Problem description: Beneath this line is the data. Output exactly the lines from the line with "keuken transformeren tot een ruimte die zowel" to the line with "stijlvolle en functionele", both ends included, and nothing more.
**** Records for processing ****
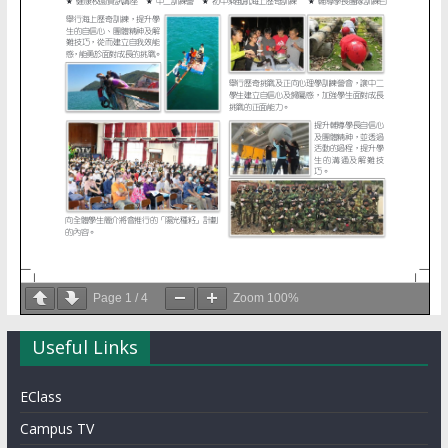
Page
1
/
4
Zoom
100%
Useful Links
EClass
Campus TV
****
**** Records for processing ****
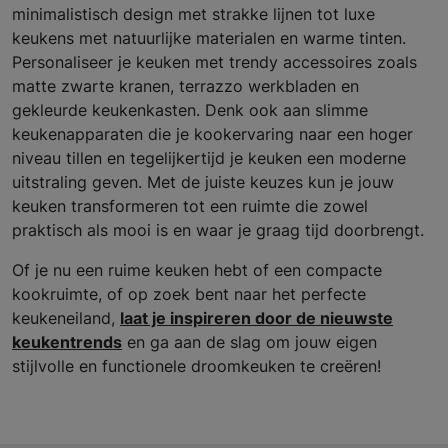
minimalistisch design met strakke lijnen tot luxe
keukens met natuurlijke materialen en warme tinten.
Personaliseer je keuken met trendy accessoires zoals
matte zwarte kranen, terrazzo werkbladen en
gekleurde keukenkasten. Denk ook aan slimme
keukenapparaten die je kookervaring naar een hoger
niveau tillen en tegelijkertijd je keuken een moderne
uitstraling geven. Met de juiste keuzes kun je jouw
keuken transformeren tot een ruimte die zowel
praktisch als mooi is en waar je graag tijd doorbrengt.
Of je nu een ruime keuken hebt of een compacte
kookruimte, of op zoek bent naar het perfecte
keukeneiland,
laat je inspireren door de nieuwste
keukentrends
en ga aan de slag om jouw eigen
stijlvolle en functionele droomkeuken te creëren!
****
**** Records for processing ****
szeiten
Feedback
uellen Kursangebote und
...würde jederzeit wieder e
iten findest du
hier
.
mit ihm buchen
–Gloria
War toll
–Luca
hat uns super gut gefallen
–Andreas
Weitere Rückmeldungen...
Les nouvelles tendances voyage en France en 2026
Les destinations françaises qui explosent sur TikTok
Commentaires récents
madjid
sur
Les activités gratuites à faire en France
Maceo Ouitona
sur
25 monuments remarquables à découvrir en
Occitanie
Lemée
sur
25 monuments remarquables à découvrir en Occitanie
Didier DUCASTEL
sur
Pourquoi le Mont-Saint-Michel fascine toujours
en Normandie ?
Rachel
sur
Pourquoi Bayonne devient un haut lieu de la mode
****
Reply:
keuken transformeren tot een ruimte die zowel
praktisch als mooi is en waar je graag tijd doorbrengt.
Of je nu een ruime keuken hebt of een compacte
kookruimte, of op zoek bent naar het perfecte
keukeneiland,
laat je inspireren door de nieuwste
keukentrends
en ga aan de slag om jouw eigen
stijlvolle en functionele droomkeuken te creëren!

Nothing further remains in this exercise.